With a minute remaining and the Giants poised to drain away all but a few seconds before a tap-in field goal to win, coaches ordered the Pats to play pretend defence.

Ahmad Bradshaw, as much as he tried not to, was allowed to score. Although New England then needed a touchdown to go ahead, the extra time available to Brady made it the better option.

Belichick was not the first Super Bowl coach to wilfully give up a score - Mike Holmgren, 1998, with Green Bay, who also lost - but it was no less bold. Defensive coaches, Belichick included, are programmed to stop the other team. To essentially lay down is no comfortable choice.

"It killed me," Brandon Spikes, the linebacker, said. "When the call came in, I was like, 'What?'

"But in that situation, that's what we're taught to do."

No chance he will kick back with wife/model Gisele Bundchen in the off-season and forget about football, though he might lecture her on disrespecting the Patriots receivers in the presence of recording devices.

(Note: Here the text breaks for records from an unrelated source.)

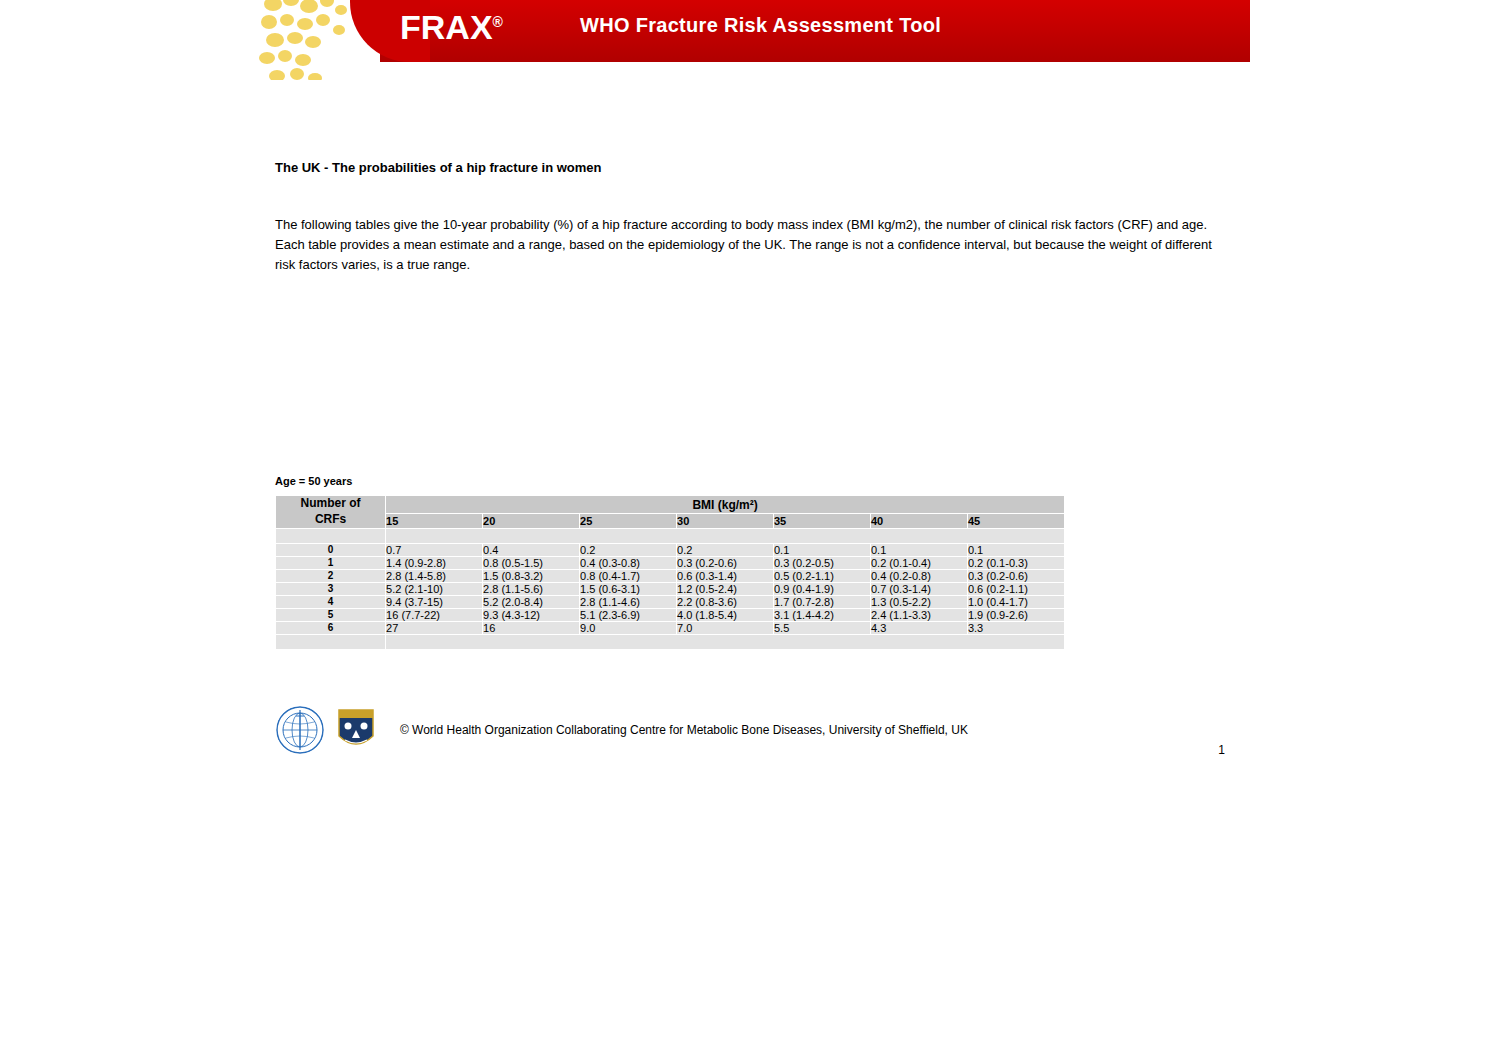FRAX®
WHO Fracture Risk Assessment Tool
The UK - The probabilities of a hip fracture in women
The following tables give the 10-year probability (%) of a hip fracture according to body mass index (BMI kg/m2), the number of clinical risk factors (CRF) and age. Each table provides a mean estimate and a range, based on the epidemiology of the UK. The range is not a confidence interval, but because the weight of different risk factors varies, is a true range.
Age = 50 years
| Number of CRFs | BMI (kg/m²) |
| --- | --- |
| 15 | 20 | 25 | 30 | 35 | 40 | 45 |
| 0 | 0.7 | 0.4 | 0.2 | 0.2 | 0.1 | 0.1 | 0.1 |
| 1 | 1.4 (0.9-2.8) | 0.8 (0.5-1.5) | 0.4 (0.3-0.8) | 0.3 (0.2-0.6) | 0.3 (0.2-0.5) | 0.2 (0.1-0.4) | 0.2 (0.1-0.3) |
| 2 | 2.8 (1.4-5.8) | 1.5 (0.8-3.2) | 0.8 (0.4-1.7) | 0.6 (0.3-1.4) | 0.5 (0.2-1.1) | 0.4 (0.2-0.8) | 0.3 (0.2-0.6) |
| 3 | 5.2 (2.1-10) | 2.8 (1.1-5.6) | 1.5 (0.6-3.1) | 1.2 (0.5-2.4) | 0.9 (0.4-1.9) | 0.7 (0.3-1.4) | 0.6 (0.2-1.1) |
| 4 | 9.4 (3.7-15) | 5.2 (2.0-8.4) | 2.8 (1.1-4.6) | 2.2 (0.8-3.6) | 1.7 (0.7-2.8) | 1.3 (0.5-2.2) | 1.0 (0.4-1.7) |
| 5 | 16 (7.7-22) | 9.3 (4.3-12) | 5.1 (2.3-6.9) | 4.0 (1.8-5.4) | 3.1 (1.4-4.2) | 2.4 (1.1-3.3) | 1.9 (0.9-2.6) |
| 6 | 27 | 16 | 9.0 | 7.0 | 5.5 | 4.3 | 3.3 |
© World Health Organization Collaborating Centre for Metabolic Bone Diseases, University of Sheffield, UK 1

Ridiculously competitive, Brady will report for training camp ready to fend off challengers to his place on the Mount Rushmore of quarterbacks. (In case you are wondering: Aaron Rodgers, Drew Brees and whoever slides in for Peyton Manning.)

So will his teammates, some of whom donned sunglasses after Sunday's game to hide their tears. They took this defeat gut-punching hard, none more than the wide receiver Wes Welker, who was distraught after his drop.

"In the most critical situation, I let the team down," he said, showing admirable accountability.

The Patriots, as they always seem to do, will reload with two first-round picks. Those surely will be spent wisely.

Bravo, Giants, for two Super Bowl wins in four seasons. They are a model franchise. The supermodel - the Gisele Bundchen of the NFL - remains the Patriots.